Não, não e não: Aqui não haverá eutanásia
Os grupos CUF e Luz Saúde já fizeram saber a sua posição
“A José de Mello Saúde considera a vida humana como o primeiro e o mais elevado de todos os valores, prevalecendo sobre os interesses da Ciência e da Sociedade, considerando que nem tudo o que é tecnicamente possível é aceitável. A técnica, ainda que fundamental, é apenas um dos valores a considerar quando se toma posições sobre a vida das pessoas”, pode ler-se em comunicado interno ao qual a VISÃO teve acesso.

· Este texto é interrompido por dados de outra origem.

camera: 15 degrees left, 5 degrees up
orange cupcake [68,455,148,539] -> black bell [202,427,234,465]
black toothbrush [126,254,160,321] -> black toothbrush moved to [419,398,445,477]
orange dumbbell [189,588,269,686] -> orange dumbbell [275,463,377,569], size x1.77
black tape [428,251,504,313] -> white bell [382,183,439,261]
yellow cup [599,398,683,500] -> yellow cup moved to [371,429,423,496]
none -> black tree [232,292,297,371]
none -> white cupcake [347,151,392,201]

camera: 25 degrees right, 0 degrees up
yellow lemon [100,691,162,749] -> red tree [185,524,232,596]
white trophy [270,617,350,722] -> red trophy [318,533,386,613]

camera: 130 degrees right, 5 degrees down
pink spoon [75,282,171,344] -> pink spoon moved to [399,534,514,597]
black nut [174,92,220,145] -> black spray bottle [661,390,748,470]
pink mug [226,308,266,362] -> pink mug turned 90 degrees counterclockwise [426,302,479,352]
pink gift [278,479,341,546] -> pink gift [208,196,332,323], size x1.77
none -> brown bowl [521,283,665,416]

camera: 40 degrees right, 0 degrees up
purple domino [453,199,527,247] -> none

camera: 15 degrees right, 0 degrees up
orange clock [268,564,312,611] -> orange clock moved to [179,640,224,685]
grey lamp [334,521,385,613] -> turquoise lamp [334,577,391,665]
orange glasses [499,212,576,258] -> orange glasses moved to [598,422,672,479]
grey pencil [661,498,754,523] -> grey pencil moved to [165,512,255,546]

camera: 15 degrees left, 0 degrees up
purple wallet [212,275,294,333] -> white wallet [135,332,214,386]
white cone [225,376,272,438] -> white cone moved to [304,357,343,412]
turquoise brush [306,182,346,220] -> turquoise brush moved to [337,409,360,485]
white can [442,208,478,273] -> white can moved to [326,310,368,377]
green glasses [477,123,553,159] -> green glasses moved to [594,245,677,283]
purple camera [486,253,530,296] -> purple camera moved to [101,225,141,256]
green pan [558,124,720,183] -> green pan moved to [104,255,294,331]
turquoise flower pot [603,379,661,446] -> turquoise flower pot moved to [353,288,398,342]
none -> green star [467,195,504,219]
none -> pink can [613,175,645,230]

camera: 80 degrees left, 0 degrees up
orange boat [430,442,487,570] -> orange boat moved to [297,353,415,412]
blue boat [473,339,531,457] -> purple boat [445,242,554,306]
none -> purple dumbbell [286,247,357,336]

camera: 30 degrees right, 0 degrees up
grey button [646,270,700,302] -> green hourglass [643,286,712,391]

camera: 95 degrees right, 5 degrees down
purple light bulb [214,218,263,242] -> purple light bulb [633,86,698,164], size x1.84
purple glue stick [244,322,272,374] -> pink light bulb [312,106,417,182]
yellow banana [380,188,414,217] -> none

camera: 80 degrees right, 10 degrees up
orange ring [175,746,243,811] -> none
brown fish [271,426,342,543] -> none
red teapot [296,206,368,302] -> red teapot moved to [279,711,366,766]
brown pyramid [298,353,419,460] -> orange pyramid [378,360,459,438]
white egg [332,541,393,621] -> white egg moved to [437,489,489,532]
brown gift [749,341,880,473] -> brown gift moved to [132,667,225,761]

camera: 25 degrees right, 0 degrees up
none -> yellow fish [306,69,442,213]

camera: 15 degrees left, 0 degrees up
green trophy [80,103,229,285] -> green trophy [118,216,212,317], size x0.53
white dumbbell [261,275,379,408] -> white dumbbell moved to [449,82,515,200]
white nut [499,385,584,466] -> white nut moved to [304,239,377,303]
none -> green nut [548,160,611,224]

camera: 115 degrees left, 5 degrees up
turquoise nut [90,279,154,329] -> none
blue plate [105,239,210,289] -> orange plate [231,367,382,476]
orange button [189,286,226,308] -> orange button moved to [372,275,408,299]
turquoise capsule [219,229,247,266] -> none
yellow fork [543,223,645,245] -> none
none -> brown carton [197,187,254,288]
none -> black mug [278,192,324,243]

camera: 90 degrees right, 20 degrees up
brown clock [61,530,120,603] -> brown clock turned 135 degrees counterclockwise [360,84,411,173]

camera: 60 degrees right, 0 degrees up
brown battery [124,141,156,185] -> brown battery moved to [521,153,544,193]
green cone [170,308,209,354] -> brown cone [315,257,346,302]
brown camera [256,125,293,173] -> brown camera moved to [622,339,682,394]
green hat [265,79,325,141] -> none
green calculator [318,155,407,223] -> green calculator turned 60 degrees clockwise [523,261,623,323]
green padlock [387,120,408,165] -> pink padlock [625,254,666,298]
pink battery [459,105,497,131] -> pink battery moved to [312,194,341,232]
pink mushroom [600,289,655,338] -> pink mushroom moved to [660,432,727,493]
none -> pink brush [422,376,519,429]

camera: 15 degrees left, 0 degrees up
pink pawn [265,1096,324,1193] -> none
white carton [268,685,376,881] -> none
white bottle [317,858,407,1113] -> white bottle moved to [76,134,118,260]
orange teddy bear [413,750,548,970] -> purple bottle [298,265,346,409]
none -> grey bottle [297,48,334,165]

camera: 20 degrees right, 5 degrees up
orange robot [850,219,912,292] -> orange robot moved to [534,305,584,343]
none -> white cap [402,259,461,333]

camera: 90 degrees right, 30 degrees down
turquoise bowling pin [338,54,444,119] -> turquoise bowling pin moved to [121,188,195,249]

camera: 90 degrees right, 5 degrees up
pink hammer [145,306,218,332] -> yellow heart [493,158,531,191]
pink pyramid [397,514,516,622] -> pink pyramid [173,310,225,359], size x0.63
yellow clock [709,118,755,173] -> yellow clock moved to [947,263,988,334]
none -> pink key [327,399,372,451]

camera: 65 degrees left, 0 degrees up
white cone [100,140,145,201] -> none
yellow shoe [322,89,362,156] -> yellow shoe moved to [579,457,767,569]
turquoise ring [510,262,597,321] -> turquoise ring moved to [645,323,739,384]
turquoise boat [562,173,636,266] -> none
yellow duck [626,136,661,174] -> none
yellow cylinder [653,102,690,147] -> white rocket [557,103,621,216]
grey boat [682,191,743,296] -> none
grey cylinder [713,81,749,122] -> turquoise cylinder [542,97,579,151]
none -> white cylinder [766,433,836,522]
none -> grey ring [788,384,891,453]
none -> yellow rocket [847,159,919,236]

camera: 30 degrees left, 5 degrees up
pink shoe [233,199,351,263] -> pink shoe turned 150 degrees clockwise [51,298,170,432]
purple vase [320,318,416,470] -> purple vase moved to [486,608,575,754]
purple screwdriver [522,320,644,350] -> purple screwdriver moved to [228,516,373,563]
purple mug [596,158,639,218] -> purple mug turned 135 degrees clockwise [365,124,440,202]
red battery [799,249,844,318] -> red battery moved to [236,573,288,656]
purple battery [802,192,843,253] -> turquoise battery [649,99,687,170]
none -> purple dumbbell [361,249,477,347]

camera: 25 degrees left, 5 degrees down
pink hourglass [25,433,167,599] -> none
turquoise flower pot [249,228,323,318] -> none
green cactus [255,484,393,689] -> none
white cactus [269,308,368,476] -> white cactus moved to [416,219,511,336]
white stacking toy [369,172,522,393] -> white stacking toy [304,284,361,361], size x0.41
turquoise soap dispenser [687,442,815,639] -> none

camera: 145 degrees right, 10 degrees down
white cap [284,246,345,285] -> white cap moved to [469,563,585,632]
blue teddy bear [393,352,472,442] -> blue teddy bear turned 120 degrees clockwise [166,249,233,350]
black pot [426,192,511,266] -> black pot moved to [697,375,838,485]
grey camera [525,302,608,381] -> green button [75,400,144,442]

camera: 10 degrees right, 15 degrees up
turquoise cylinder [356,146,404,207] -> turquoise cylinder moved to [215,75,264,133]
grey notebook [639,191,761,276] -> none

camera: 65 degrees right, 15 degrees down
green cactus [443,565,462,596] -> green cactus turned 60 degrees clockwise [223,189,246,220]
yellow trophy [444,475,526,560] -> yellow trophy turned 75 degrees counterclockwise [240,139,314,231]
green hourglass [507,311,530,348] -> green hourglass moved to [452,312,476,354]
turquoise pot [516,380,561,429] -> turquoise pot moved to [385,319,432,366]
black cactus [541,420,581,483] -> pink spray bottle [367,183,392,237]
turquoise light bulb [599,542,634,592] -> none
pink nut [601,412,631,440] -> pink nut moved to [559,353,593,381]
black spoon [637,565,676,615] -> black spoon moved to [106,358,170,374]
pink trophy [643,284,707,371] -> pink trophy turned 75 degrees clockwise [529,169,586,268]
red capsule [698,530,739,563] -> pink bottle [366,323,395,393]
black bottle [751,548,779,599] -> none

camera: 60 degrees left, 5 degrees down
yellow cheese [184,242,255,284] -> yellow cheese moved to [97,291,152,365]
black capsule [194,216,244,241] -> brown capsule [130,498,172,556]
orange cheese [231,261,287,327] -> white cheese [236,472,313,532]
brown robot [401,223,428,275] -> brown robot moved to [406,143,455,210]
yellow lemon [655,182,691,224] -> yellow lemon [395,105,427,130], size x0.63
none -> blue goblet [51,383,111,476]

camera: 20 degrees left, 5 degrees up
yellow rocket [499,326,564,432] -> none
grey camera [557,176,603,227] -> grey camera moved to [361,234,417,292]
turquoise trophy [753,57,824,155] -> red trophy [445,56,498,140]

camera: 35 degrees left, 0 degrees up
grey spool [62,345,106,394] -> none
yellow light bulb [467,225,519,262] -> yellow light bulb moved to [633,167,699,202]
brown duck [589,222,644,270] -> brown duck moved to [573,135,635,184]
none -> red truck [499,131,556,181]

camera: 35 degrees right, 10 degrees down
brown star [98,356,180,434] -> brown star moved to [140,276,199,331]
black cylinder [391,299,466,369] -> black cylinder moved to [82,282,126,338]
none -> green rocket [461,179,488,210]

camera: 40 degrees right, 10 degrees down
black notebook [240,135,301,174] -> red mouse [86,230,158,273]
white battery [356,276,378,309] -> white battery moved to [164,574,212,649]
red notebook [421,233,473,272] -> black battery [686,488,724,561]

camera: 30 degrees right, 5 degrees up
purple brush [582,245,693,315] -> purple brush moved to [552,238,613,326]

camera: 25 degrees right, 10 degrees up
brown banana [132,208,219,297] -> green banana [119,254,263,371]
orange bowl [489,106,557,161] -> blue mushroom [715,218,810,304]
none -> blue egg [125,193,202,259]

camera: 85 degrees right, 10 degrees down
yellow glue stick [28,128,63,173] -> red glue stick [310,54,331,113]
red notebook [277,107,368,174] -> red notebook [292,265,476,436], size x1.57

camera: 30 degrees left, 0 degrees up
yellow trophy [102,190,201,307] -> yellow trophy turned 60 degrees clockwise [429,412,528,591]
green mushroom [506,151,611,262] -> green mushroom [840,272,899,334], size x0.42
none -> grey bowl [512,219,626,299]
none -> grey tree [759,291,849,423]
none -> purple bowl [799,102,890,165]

“Esta opção”, lê-se ainda, “não constitui de forma alguma, qualquer limitação à qualidade do desempenho técnico e científico dos profissionais de saúde da rede CUF”, rematando que é uma posição “baseada no respeito pela pessoa humana, como um sujeito de direitos e não um objeto das intervenções médicas e com uma dignidade intrínseca e constitutiva que nenhuma doença, em nenhuma fase, afeta, diminui ou anula.”
A mesma posição foi já confirmada pelo Grupo Luz Saúde, sobretudo pelas intervenções de Isabel Galriça Neto, médica e diretora dos cuidados continuados e paliativos naquela instituição, conhecida ainda por ter sido deputada do CDS.